With Newt Gingrich’s resurgence winning South Carolina, the gauntlet truly has been thrown down in the Republican nominating process. Romney is setting out in Florida to demonize Gingrich as someone who will tear down the Republican Party. Likewise, Gingrich is saying the same back about that “Massachusetts Moderate”. But why is this likely to become so nasty? Why isn’t this intraparty nomination process like the competitive, but not demagogic, race between Hillary Clinton and Barack Obama in 2008? The is reason is that Mitt vs. Newt isn’t just about who’s going to win the nomination; it’s about whose vision for the Republican party is going to dominate it for the next decade.
The GOP is now at a crossroads of a journey that began four years ago with the 2008 election of President Barack Obama and huge Democratic majorities in both the House and Senate. One path leads to the eventual nomination of former Massachusetts Governor Mitt Romney, the “establishment candidate”, representing the belief that the path to electoral victory for Republicans lies with independent voters who can be wooed by a business oriented moderate. The other path leads to the nomination of the firebrand conservative former House Speaker Newt Gingrich, the candidate that represents the party’s conservative and Tea Party base. The struggle you see playing out in the Republican nominating process is not Republicans choosing which candidate is best suited to beat President Obama, instead, it’s Republicans choosing what the Republican party is going to be in the 21st century. And each side in this decision believes the path they want to take is the path to victory, while the path of the “other side” will lead to nothing short of ruin and disaster.
The GOP began this journey with a divergence of analysis about their losses in 2006 and especially in 2008. The common conclusion trotted out by the Republicans their base of support, such as conservative columnists and the folks at Fox News, was that the Republican Party wasn’t conservative enough. With “big government conservatism”, represented by W and Sen. McCain, the GOP had strayed too far from the hard right, combative conservatism of folks from Goldwater to Jesse Helms and from Buchanan to Gingrich.
That conclusion birthed the Tea Party, drove right wing punditry, and lead to calls for “Second Amendment Remedies” to “take their country back”. With the Tea Party came not only a frontal assault to take back Congress, but the movement to “take back the Republican Party” from those they perceived to be Republican moderates believed to be nothing short of “fellow travelers” and “collaborators” with Democrats.

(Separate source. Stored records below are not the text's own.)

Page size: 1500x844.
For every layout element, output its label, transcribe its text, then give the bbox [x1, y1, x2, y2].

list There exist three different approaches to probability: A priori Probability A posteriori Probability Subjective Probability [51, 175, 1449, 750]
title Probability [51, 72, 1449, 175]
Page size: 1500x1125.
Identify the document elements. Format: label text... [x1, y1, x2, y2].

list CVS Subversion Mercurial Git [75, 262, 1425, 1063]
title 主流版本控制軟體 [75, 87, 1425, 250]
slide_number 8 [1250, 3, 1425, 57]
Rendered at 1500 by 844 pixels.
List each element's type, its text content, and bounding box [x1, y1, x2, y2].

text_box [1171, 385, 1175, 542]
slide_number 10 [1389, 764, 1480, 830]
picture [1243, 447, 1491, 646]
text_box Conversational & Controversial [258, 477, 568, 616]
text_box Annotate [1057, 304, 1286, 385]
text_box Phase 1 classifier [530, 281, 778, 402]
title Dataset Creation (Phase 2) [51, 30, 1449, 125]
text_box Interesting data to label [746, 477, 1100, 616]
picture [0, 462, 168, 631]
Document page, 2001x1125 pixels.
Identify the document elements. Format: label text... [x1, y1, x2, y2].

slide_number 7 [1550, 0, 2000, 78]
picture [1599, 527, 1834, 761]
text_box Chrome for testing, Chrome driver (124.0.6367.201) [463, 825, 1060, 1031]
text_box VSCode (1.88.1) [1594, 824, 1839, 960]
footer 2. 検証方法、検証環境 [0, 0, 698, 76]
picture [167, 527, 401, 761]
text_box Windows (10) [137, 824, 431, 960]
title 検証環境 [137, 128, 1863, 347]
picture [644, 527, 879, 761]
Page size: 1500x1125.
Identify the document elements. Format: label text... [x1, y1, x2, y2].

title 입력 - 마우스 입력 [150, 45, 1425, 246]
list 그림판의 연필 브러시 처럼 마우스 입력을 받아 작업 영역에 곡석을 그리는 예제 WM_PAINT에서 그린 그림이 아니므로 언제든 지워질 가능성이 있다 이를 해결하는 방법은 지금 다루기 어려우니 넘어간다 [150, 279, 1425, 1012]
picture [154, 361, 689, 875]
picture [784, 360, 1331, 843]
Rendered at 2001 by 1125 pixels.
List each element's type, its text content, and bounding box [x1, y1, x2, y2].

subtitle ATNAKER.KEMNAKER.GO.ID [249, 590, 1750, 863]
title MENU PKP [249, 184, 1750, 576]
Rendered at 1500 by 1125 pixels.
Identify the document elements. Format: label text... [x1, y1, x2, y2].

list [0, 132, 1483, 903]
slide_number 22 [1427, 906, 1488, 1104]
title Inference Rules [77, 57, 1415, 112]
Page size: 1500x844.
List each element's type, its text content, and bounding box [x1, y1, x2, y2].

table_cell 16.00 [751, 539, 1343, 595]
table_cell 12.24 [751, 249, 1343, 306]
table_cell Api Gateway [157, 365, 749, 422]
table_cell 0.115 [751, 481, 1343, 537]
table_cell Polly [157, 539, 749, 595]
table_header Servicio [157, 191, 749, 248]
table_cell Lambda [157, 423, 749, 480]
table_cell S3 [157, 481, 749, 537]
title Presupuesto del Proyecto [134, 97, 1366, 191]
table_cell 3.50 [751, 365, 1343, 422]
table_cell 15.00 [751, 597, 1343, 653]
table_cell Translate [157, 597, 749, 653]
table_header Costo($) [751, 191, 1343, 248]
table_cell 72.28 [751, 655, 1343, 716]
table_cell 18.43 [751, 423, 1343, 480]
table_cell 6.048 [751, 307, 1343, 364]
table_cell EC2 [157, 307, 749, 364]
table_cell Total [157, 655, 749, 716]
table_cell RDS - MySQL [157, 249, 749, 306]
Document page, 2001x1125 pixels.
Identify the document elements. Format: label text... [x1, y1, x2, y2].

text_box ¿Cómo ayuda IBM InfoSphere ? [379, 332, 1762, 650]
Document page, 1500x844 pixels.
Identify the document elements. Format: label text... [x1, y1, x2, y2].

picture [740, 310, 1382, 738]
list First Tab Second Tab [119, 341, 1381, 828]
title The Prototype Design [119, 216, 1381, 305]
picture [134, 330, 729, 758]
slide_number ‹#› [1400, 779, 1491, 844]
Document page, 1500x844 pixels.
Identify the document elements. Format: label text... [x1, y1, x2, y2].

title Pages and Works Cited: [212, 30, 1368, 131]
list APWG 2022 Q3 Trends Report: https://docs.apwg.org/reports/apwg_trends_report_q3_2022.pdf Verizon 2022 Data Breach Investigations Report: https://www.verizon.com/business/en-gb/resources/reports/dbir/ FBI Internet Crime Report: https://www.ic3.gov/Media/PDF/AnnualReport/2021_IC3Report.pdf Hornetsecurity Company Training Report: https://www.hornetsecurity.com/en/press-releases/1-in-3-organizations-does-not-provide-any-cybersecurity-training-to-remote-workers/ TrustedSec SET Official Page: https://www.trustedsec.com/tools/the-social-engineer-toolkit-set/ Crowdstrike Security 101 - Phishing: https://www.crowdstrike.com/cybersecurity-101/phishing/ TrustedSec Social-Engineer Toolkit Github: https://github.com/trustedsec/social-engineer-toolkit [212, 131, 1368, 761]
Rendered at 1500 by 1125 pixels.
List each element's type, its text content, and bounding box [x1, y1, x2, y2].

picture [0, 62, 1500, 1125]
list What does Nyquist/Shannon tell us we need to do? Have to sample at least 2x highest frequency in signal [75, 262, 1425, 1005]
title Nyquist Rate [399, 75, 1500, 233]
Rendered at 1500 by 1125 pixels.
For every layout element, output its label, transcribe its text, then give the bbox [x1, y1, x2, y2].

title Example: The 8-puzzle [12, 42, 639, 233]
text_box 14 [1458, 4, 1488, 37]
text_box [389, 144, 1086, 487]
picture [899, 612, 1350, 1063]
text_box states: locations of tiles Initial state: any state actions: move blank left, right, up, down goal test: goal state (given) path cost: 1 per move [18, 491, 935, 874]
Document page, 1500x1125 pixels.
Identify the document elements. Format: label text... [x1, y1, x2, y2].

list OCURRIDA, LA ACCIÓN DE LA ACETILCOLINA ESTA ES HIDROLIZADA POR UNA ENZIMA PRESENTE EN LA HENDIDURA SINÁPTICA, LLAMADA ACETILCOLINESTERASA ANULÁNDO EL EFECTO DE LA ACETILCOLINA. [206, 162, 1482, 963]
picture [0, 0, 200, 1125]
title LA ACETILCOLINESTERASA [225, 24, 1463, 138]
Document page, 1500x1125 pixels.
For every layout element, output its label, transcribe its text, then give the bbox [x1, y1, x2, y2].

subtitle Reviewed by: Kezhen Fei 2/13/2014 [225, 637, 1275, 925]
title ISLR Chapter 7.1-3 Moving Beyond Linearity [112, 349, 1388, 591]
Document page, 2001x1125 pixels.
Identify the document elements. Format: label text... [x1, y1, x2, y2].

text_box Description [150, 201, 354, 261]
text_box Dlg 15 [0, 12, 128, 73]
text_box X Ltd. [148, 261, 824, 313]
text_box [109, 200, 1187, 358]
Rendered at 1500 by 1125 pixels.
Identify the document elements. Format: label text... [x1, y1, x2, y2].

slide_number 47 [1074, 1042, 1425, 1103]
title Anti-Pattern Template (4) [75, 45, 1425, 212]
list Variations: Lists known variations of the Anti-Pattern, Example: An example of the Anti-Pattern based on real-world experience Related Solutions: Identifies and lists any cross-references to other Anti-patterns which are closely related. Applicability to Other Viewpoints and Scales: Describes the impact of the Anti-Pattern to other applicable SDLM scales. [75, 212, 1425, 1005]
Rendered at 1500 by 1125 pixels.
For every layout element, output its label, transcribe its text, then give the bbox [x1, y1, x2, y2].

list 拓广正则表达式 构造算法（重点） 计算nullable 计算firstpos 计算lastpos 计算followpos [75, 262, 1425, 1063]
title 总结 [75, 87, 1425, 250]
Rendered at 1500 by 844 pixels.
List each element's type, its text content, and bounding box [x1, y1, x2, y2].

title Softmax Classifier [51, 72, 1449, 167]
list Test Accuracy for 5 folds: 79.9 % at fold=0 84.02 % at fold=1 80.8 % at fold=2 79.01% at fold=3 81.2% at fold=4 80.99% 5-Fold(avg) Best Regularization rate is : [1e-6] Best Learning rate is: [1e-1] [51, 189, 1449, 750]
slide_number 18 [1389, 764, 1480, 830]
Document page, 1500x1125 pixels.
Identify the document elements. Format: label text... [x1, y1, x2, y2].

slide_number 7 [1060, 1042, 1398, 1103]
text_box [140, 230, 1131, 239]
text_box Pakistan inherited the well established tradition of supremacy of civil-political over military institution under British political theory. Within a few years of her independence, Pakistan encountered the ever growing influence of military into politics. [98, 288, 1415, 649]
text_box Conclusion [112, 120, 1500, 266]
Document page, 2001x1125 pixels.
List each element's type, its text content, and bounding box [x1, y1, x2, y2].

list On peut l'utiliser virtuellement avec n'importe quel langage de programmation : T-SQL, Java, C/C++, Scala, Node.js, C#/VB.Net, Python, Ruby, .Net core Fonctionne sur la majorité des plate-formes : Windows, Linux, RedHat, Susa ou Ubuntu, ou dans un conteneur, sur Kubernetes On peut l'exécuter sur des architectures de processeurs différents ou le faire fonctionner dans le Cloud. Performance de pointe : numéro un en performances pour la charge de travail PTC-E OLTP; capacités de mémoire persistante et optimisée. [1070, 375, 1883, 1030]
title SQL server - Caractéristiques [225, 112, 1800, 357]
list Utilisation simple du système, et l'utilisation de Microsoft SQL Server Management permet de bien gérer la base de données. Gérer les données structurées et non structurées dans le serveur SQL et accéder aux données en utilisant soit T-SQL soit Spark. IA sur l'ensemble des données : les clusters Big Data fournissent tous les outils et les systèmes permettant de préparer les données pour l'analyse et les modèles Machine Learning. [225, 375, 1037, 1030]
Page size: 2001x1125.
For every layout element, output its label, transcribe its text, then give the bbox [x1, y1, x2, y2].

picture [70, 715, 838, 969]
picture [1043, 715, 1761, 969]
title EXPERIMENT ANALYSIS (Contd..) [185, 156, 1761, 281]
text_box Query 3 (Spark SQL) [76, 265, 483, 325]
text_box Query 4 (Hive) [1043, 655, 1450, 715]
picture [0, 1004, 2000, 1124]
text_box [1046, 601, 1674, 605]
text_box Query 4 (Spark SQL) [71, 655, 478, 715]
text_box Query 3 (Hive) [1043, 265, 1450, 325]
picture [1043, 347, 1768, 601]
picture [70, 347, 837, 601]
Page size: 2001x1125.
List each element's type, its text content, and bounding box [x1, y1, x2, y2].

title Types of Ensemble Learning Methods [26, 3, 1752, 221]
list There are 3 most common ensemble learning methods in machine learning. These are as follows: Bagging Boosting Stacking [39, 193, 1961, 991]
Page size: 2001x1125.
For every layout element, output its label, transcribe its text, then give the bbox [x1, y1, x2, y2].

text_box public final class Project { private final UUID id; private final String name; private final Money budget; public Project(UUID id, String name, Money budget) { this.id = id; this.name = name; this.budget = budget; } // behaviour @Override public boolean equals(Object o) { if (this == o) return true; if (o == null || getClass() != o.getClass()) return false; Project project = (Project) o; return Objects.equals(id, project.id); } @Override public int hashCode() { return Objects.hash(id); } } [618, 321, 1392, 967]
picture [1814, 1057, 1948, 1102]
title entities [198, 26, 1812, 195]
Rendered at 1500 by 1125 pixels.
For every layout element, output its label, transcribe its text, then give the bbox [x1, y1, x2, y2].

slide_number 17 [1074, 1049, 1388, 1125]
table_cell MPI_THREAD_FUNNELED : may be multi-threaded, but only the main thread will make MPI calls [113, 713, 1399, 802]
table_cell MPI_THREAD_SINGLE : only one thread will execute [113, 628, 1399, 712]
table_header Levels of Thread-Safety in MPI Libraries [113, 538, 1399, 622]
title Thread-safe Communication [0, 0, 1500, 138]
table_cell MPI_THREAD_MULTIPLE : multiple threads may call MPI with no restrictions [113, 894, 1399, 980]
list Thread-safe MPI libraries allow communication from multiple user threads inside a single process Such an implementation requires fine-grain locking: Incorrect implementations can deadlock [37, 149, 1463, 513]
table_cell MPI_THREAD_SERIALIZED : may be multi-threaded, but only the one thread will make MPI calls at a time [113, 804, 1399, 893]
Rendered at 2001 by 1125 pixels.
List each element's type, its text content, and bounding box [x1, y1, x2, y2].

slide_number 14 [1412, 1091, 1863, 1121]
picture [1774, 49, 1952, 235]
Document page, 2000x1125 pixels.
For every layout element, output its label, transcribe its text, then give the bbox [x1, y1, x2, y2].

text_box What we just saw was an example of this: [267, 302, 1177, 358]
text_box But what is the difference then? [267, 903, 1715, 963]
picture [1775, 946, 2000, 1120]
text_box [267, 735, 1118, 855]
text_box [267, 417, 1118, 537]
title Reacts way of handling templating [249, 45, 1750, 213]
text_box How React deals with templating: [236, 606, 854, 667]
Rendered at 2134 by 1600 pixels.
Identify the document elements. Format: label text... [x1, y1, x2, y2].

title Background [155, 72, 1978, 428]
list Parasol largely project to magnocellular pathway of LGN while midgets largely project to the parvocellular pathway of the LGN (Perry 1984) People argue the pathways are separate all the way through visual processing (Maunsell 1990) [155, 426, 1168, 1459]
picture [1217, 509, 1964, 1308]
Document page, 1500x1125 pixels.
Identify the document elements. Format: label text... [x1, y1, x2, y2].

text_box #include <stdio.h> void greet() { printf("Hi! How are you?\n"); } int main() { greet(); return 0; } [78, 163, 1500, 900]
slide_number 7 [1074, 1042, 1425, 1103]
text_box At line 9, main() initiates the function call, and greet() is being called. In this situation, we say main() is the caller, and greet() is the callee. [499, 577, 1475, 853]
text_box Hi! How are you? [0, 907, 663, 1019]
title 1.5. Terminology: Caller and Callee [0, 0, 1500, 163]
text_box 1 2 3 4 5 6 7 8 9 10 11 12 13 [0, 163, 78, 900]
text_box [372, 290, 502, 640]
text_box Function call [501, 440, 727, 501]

In 2010, they believed their arch-conservative, hyper-partisan message paid off and paid off big. The Tea Party folks believe it was this, and not merely voter anger over the economy, that won them the US House by a huge margin and lead directly to the election of right wing and “base Republicans” to multiple governorships and state legislative majorities. Of course, this managed to hijack the entire legislative process of 2011 in multiple games of brinksmanship.
To their credit, the Tea Party and Republican base have a story line that makes some sense if the premise is true: This worked in 2010, so why change course? To go with Romney is to leave that path and return to the Republican losses like those in 2006 and 2008.
The problem is that not all Republicans believe this story line. Their narrative is that, issues of ethics, coupled with the Iraq war in 2006 and the economic collapse in 2008, was what cost Republicans their legislative majorities. They agree with columnist David Brooks that “America is a Center-Right Country. But they don’t think it is a Far-Right Country.” They believe the path is solid centrist conservative business principles. Additionally, they believe that the hyper partisan confrontational tone has hurt the nation, is hampering the economy, and that such a continued right turn by their party isn’t just a path to a loss in 2012 but also taking down the Republican House majority and any chance of winning the US Senate majority with it.
Their narrative points to polling showing independents as being angry at ineffective government, but not angry at a lack of ideology in government. They look at the lost opportunities to win control of the US Senate with fringe candidates and the “walking dead” governors in places like Florida, Ohio, and Wisconsin and worry that their party is in serious jeopardy of losing its ability to reach those same independent voters.
That is why the ensuing debate seems to focus so much on which candidate will bring disaster upon the Republican Party. It’s why Republicans in both New Hampshire and South Carolina both overwhelmingly cited electability in picking very different primary winners. With the contest between Hillary Clinton and Barack Obama, the Democratic Party knew where it wanted to go and so the campaign to find the best candidate didn’t leave the scars this Republican contest appears set to create. The Republican Party is looking not just for its best candidate as the Democrats were in 2008. They’re searching for their soul.
As someone who probably identifies more with the “activist base” of the Democratic Party, I cannot help but understand the logic of the Tea Party folks (even if I don’t agree with their ideology). You cannot ignore the base and win an election. That said, I also know America has never been a nation of extreme conservatism. To claim you’re somehow taking us back to somewhere we never were is where the perceived logic seems to meet real world application. It doesn’t quite fit. The thing to remember is that how Republicans deal with that divergence will determine not just this election, but many more to come.